Monday, May 14, 2012

The Good Earth

"When we change a person's relationship to their food, 
we change them and their world together."

For a long time, I've wanted home grown vegetables on my table.  Not just from the store in a bag that says, "Farm Fresh". The real kind that come straight from your own garden.  We love going to the local Farmer's Market, and to pick our own strawberries, but there's always been a part of me that longs for the farm life on a daily basis.

While my desire is completely sincere, my available time to plant, weed, and tend to a garden is pretty much non-existent.  Maybe some day it'll be a reality, but right now, it's a faint notion of a grand idea.  A while back, I was reading in Organized Simplicity and I loved this quote...

"Growing a vegetable garden can be a cheap way to fill our bodies with good things, but who has the time to weed and hoe and water and fertilize when there's dry cleaning to pick up?  Simplifying your life is meant to make things better, not worse.  It's about choices - about saying no to the things in your life that aren't the best so that you are free and available to say yes to those things you truly want." (Tsh Oxenreider)

I can't tell you how freeing those words were.  I felt the freedom to say, "Ok, I don't have to have a garden to live simply!"  One day, I might be able to, but for now, a huge garden just isn't a reality.  For some reason I'd always struggled with this picture of "One day, when my life is simplified and wholistic {and basically perfect in every way}, I'll have a garden and grow my own food." Now, yes, in a perfect world that would be wonderful.  But, with a full time business, and my sweet family needing my time and energy, the gardening goes out the window.

However, eating home grown food doesn't have to.

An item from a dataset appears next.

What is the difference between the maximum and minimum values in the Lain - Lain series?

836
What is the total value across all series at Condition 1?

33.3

Some friends of ours that go to our church have a family owned and operated farm, and this year, we have begun being a part of their CSA, or community supported agriculture .  Each week, it has been so neat to have their produce that they have grown on our table.  We are supporting their business, and their family, as well as having fresh, locally grown food each week.  It fulfills both needs beautifully, without feeling the frustrating shame of not getting to a garden, one more year.

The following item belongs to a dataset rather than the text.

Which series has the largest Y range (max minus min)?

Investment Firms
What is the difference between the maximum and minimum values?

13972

It's such a small way to feel connected to our community and our local farms, but it feels right.  It might be partly because of what my husband has been studying and supporting for the last several years, but I've loved knowing where my food is coming from, and feeling like there's a point to why I'm not the one growing it, though it's still straight from the ground.

I think the point of what I've been feeling is to simply be connected to one another, and to what is going on around you.  It sounds big and lofty, but I've found more and more how it really is quite simple.  I've been wanting to write a post for a while about it, and haven't known how to put it all together.  But, it seems like the more that we are involved in our own communities, the more we are compelled to play a part of something bigger.  Something more real, and forgive the pun, but organic.  I love seeing how we each have a part to play, and a story to share.

This is a great time to see what farms you have in your own area.  Check out your local farmers market, or go online to Pick Your Own and see where you can pick your food straight from a local farm.  Sometimes you might have a little drive out in the country, but it's well worth the distance.

Saturday we went to our favorite spot for fresh picked strawberries (Rudd Farm) and picked our first batch of berries for the year.  Tonight I'll be making a super easy Strawberry Shortcake for dessert...I'll be sure to share the recipe if I like the way it turns out!